- [Written instruction 1] From the dried plant sheet entries, reproduce verbatim the stretch from the line containing "collectors: M. E. Jones" through the line containing "catalogue / barcode: US 2880471", both included, and output nothing else.

- [Source excerpt]
## Start

Arm Virtual Hardware - Corstone and Cortex-M CPUs available via AWS Marketplace

Specific for HW targets

Note that CMSIS software packs used in the specific project will be requested and installed automatically when using Keil MDK or CMSIS-Build.

Micro speech for AVH (Fast Model) for Corstone SSE-300 with Ethos-U55

Project directory: ./Platform_FVP_Corstone_SSE-300_Ethos-U55/

This example executes the program on Corstone SSE-300 with Ethos-U55 Fixed Virtual Platforms (FVPs).

Example project has the following targets:

  • Example: target runs on AVH with Virtual Streaming Interface (VSI)
    • Uses the VHT_Corstone_SSE-300_Ethos-U55 with VSI support
      It is required to install the model executable and binaries in order to run this example. The directory with executables needs to be added to the system path.
    • Audio test data is provided by Python script ./VSI/audio/python/arm_vsi0.py from WAVE file test.wav which contains keywords 'Yes' and 'No' alternating three times.
    • Open the example with Keil MDK (Windows only) using the uVision project microspeech.uvprojx and build it for target Example.
    • Alternatively compile with CMSIS-Build using microspeech.Example.cprj project.
    • Run example from the uVision project or standalone with script run_example.cmd.
    • When running the example the audio data input is processed and detected keywords are output to the Telnet terminal with their time stamps in the audio stream. Following output can be observed for the default test.wav file included with the example:
      Heard yes (152) @1100ms
      Heard no (141) @5500ms
      Heard yes (147) @9100ms
      Heard no (148) @13600ms
      Heard yes (147) @17100ms
      Heard no (148) @21600ms
      
  • Example Test: internal test for Example target
  • Audio Provider Mock: runs on AVH
    • Uses the VHT_Corstone_SSE-300_Ethos-U55 without using VSI
    • Audio test data is embedded in the test code and contains keywords 'Yes' and 'No' alternating indefinitely.
    • Open the example with Keil MDK (Windows only) using the uVision project microspeech.uvprojx and build it for target Audio Provider Mock.
    • Alternatively compile with CMSIS-Build using microspeech.Audio_Provider_Mock.cprj project.
    • Run example from the uVision project or standalone with script run_audio_provider_mock.cmd.

## End

- [Written instruction 2] In the Arm Virtual Hardware excerpt, which Python script provides the audio test data for the Example target?

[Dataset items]
## Start

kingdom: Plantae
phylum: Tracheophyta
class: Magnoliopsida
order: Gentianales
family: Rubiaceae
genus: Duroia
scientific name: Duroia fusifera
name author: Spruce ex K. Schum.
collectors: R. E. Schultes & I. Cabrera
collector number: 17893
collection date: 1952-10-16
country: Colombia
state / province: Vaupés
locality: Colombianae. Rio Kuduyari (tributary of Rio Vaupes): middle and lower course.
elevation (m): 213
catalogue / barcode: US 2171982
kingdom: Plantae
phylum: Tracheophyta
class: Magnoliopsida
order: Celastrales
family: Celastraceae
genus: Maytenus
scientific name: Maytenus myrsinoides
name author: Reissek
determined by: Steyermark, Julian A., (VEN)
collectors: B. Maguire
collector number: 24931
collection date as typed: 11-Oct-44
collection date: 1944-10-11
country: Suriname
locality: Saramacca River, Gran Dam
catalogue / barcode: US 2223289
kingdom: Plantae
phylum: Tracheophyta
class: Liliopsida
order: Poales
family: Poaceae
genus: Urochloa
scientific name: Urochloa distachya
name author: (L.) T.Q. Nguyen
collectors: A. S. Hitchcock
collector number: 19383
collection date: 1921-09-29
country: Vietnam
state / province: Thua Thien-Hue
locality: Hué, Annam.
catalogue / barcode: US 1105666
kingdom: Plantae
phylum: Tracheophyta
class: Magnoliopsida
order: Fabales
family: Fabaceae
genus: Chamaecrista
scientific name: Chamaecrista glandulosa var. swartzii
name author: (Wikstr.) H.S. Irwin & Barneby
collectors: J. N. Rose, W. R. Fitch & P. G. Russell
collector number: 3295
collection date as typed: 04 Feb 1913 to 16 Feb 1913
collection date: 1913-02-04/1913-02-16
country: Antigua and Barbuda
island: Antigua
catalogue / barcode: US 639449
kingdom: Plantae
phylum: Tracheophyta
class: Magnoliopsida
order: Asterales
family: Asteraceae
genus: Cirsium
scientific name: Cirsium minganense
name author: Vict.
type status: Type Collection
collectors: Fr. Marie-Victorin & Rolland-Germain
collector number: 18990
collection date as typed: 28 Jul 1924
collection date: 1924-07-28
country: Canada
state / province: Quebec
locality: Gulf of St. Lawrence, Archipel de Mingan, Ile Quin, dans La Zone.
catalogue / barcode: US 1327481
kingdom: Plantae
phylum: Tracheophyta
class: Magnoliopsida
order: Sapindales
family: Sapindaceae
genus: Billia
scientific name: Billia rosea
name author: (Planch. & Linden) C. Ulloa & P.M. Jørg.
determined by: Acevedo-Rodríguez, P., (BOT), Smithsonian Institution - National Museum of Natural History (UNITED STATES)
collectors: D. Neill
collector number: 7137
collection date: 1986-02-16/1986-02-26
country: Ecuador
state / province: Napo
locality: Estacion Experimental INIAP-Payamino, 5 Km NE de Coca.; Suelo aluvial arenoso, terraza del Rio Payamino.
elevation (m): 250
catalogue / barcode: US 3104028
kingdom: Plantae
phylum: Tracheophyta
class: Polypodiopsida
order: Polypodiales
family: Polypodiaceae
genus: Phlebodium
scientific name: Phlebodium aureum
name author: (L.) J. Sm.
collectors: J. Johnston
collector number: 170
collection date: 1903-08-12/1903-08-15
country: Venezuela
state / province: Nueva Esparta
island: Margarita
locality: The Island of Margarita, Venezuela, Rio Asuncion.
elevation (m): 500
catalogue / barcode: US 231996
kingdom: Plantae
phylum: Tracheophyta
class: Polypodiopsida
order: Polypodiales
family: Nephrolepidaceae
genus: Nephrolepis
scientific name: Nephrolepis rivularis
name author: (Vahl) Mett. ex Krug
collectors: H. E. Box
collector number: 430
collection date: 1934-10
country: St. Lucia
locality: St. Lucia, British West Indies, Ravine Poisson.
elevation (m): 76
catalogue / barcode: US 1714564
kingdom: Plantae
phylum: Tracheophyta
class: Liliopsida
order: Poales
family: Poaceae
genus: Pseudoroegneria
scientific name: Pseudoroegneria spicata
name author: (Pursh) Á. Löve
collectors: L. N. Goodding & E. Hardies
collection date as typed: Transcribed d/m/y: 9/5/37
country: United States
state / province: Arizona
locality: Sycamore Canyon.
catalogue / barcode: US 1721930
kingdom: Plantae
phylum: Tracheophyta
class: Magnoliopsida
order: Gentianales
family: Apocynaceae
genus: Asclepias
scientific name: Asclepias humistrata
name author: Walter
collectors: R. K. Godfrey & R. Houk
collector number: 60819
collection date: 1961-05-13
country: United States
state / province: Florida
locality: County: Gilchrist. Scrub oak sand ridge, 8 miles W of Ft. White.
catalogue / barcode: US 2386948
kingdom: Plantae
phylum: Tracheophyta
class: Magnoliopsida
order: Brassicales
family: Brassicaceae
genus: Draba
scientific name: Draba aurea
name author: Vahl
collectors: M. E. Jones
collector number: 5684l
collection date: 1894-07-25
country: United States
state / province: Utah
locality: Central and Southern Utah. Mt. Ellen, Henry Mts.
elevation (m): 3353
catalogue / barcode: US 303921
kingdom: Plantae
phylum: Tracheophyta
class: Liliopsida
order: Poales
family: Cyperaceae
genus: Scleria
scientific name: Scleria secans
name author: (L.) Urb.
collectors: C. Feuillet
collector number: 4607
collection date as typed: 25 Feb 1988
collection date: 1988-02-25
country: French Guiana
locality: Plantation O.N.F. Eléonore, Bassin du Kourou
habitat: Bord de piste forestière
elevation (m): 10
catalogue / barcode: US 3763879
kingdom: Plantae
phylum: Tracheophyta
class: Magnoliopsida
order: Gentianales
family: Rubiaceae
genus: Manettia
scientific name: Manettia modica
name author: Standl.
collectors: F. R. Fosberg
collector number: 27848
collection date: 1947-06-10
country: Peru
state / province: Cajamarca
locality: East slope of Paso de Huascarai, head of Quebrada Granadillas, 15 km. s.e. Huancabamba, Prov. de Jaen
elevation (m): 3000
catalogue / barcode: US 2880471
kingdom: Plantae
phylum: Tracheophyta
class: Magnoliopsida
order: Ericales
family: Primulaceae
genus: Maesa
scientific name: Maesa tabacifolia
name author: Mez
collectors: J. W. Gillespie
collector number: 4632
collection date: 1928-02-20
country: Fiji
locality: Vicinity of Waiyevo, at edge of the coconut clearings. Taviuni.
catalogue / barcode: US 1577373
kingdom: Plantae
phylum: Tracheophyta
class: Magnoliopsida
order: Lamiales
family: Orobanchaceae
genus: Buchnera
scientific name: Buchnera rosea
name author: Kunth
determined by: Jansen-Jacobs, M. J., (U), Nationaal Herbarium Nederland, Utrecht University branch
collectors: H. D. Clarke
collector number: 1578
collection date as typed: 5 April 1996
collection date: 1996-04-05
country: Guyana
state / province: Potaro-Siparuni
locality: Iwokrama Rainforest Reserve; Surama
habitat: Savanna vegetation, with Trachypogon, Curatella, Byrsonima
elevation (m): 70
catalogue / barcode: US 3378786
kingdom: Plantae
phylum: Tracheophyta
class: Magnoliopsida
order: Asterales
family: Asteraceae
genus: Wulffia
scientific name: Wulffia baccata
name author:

## End

- [Complete output 1]
collectors: M. E. Jones
collector number: 5684l
collection date: 1894-07-25
country: United States
state / province: Utah
locality: Central and Southern Utah. Mt. Ellen, Henry Mts.
elevation (m): 3353
catalogue / barcode: US 303921
kingdom: Plantae
phylum: Tracheophyta
class: Liliopsida
order: Poales
family: Cyperaceae
genus: Scleria
scientific name: Scleria secans
name author: (L.) Urb.
collectors: C. Feuillet
collector number: 4607
collection date as typed: 25 Feb 1988
collection date: 1988-02-25
country: French Guiana
locality: Plantation O.N.F. Eléonore, Bassin du Kourou
habitat: Bord de piste forestière
elevation (m): 10
catalogue / barcode: US 3763879
kingdom: Plantae
phylum: Tracheophyta
class: Magnoliopsida
order: Gentianales
family: Rubiaceae
genus: Manettia
scientific name: Manettia modica
name author: Standl.
collectors: F. R. Fosberg
collector number: 27848
collection date: 1947-06-10
country: Peru
state / province: Cajamarca
locality: East slope of Paso de Huascarai, head of Quebrada Granadillas, 15 km. s.e. Huancabamba, Prov. de Jaen
elevation (m): 3000
catalogue / barcode: US 2880471

- [Complete output 2] ./VSI/audio/python/arm_vsi0.py